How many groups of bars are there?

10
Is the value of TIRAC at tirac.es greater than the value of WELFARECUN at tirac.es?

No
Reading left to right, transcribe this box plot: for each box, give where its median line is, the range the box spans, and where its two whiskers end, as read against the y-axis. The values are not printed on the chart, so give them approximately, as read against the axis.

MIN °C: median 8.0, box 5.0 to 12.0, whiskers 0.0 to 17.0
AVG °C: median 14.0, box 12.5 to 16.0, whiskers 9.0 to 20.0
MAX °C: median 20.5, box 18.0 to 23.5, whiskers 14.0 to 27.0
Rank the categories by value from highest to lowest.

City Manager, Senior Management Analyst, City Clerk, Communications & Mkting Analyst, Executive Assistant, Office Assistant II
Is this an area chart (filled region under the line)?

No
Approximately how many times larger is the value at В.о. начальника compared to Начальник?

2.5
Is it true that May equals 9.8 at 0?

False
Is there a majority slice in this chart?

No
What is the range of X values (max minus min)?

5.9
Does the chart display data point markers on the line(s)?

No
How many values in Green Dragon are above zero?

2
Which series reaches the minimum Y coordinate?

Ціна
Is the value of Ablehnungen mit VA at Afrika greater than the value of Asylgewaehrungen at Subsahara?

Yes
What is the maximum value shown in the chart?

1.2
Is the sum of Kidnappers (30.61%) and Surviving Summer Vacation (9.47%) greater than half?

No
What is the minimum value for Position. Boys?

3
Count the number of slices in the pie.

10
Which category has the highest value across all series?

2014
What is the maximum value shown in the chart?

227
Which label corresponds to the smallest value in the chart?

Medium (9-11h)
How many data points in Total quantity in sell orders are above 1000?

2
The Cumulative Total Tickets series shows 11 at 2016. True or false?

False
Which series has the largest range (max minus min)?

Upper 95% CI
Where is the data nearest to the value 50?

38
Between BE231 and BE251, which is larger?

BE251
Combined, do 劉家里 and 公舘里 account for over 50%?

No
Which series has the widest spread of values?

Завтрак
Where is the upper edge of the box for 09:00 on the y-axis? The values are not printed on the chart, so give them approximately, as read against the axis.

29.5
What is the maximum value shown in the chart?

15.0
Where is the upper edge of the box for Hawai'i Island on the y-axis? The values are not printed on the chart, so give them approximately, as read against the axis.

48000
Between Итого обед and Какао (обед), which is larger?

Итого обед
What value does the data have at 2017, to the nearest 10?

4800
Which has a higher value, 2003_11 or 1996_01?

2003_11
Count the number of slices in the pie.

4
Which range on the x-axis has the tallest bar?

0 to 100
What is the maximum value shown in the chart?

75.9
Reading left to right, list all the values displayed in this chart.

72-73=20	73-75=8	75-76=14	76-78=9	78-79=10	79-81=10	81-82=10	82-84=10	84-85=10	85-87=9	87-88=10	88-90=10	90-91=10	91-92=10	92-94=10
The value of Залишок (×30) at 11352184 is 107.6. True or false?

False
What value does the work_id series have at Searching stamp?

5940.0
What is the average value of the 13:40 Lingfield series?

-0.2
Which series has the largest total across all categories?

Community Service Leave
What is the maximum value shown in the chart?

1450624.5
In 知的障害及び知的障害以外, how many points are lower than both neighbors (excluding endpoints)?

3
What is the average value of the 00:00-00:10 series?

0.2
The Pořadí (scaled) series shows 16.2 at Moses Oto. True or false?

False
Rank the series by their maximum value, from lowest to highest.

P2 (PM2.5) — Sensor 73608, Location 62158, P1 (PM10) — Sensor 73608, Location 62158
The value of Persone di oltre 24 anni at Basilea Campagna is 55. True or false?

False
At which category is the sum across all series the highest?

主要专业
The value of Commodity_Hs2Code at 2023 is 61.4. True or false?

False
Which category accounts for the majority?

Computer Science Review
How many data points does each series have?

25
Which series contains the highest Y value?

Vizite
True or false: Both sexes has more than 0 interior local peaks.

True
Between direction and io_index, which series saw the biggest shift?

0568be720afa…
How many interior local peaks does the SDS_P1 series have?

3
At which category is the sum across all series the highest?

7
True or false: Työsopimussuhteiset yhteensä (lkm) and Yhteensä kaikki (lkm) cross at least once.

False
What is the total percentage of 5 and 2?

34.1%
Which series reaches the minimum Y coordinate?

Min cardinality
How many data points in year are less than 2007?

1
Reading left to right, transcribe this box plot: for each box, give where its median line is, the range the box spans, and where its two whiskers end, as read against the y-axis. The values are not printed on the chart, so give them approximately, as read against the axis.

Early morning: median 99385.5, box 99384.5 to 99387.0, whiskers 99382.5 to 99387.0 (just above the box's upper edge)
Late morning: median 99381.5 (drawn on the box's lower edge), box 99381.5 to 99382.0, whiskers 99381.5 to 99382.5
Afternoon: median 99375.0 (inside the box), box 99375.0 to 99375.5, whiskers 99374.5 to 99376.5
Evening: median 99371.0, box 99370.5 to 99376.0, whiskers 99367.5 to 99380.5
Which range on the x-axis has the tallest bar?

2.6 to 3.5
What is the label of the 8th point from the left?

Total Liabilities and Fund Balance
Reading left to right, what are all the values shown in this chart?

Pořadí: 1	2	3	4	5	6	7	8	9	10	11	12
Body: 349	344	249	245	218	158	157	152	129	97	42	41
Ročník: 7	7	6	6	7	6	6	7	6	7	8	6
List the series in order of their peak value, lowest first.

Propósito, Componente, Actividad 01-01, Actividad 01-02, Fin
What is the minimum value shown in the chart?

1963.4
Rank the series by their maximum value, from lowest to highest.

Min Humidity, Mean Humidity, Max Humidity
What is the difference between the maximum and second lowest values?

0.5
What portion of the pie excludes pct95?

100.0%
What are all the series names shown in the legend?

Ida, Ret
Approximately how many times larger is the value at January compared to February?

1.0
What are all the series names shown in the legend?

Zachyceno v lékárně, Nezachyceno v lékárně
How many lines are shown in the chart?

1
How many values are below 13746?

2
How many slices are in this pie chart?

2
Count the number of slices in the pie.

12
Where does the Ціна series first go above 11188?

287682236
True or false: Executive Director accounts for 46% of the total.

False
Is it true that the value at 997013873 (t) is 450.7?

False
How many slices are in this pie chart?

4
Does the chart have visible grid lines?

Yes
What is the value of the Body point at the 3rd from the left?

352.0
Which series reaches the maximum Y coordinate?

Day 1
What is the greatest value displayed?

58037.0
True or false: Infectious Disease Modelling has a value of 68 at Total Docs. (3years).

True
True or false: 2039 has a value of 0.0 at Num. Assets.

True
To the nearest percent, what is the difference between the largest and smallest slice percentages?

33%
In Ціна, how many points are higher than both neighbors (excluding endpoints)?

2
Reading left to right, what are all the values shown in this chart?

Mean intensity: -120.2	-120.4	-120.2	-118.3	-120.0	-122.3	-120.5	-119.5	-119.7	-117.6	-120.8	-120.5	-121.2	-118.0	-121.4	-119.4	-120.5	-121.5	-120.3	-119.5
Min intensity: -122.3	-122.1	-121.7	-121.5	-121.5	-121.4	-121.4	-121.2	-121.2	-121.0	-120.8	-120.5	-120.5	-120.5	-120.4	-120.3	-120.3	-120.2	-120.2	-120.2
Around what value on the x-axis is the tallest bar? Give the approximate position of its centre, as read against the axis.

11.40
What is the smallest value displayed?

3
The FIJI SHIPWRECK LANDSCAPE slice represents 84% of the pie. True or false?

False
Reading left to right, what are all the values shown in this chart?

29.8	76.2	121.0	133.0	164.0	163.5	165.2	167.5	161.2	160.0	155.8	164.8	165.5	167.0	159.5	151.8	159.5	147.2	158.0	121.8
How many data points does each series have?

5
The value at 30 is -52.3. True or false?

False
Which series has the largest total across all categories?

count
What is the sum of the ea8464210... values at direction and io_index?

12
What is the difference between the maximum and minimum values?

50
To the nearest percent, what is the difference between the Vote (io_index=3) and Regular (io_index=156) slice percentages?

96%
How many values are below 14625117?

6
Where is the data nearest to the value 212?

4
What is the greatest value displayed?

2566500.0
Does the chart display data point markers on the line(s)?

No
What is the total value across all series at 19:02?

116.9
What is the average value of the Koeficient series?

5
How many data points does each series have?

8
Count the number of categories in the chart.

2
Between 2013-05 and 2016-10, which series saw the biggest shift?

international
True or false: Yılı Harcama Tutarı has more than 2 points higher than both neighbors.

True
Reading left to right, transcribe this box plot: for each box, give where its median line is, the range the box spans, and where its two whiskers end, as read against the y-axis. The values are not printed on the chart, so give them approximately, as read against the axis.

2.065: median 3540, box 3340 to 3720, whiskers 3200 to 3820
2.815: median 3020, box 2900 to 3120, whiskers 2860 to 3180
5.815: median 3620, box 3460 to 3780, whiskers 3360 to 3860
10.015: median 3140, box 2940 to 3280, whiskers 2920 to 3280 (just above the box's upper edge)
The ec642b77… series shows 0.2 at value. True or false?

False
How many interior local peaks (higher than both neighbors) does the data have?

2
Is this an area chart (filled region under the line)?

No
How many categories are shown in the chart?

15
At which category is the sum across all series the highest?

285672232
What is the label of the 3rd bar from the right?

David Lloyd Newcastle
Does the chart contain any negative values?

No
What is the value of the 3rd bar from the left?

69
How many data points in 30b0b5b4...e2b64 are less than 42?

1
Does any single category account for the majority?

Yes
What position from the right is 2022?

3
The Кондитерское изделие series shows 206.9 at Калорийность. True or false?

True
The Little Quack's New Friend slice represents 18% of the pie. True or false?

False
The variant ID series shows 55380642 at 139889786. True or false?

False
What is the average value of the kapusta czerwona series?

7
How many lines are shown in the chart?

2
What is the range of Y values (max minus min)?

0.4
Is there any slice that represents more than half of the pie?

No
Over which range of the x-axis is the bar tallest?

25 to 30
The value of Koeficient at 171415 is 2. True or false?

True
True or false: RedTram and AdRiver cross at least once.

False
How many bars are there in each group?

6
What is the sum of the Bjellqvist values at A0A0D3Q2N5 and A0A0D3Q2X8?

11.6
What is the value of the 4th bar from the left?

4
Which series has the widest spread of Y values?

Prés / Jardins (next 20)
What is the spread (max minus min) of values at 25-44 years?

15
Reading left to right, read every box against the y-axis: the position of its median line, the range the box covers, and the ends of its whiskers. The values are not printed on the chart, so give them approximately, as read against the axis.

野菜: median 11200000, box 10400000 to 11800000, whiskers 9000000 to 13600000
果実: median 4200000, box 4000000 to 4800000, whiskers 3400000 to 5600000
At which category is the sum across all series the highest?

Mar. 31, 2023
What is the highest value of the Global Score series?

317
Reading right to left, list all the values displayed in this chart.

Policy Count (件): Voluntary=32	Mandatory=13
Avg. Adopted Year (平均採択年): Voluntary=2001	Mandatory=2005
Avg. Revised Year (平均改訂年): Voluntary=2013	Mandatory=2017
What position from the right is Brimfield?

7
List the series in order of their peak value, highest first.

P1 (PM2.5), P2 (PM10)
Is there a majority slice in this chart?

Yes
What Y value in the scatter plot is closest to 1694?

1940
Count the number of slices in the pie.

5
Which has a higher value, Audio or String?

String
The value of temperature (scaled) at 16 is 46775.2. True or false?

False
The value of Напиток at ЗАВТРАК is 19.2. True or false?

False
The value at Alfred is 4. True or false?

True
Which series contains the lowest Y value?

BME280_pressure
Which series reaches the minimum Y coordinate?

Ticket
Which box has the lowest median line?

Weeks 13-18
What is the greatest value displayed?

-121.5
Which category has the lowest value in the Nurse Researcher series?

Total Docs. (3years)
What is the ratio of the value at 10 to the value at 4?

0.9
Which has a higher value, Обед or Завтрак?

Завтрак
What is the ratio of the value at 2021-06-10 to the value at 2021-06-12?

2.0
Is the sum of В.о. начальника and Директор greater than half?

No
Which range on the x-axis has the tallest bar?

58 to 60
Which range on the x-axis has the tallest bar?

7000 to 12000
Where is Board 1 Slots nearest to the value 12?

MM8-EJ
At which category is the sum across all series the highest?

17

···

## Work request
Please copy the entries word for word, from the very first line of the entries through the line containing "Is the value of TIRAC", with that line included.

## Your solution
How many groups of bars are there?

10
Is the value of TIRAC at tirac.es greater than the value of WELFARECUN at tirac.es?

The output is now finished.